_TASK ITEM_: Name each person who posts in the amp forum thread, listing each name once.

_DOCUMENT EXCERPT_:

***

Fuse is a must in any amp.


----------



## Budda (May 29, 2007)

If you want some fun, plug one into a 412 and dime it.


----------



## MarkM (May 23, 2019)

Well I fired these up yesterday, both worked good out of the gates. The one with the fuse sounded a little better so I cranked it to 11 and was having some fun and it cut out and the EL84 looked like it was on fire and that was the end of it! Fuse is not blown but the amp doesn't work anymore. Of course it's the one mounted in the head cabinet so I didn't have time to pull it apart to look inside. That was a brand new tube that Fried!


----------



## Latole (Aug 11, 2020)

"....and it cut out and the EL84 looked like it was on fire and that was the end of it! "
-MarkM

Amp' EL84 need right bias. Bias is a way to hot ; El84 red plating .
Check 220 ohms resistor at V2

Schematic here : 



http://mercurymagnetics.com/images/pdf/schematics/wiring/E-VJ-schem1a.pdf


----------



## Latole (Aug 11, 2020)

Rad here too : 

R14 Cathode Resistor
C5 Cathode Capacitor
The cathode resistor for the power tube interacts with the plate voltage to set the bias of the tube. The stock 220R is a little low, which means the tube is biased too hot. Higher values for R14 result in colder bias. This resistor should be replaced with a 250R or 270R 2W resistor to bias the tube more reasonably, which improves its tone and increases its life.

All here ; https://ashbass.com/AshBassGuitar/vjr/vj_kit_inst.pdf


----------



## MarkM (May 23, 2019)

***

_AVAILABLE DATA_:
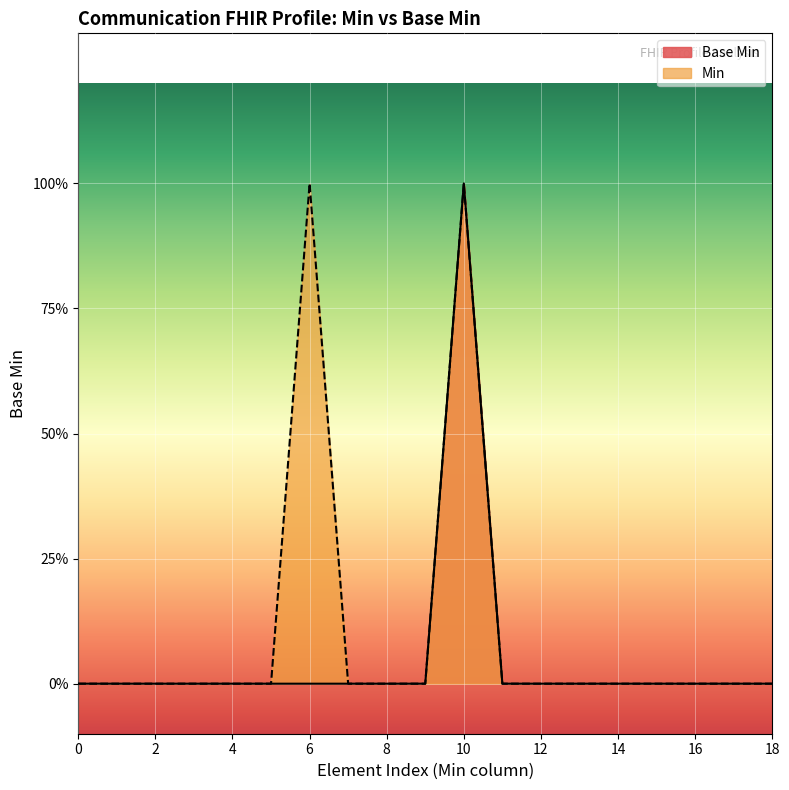

True or false: the data shows 1 at 0.

False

***

_FINISHED TASK_: Budda, MarkM, Latole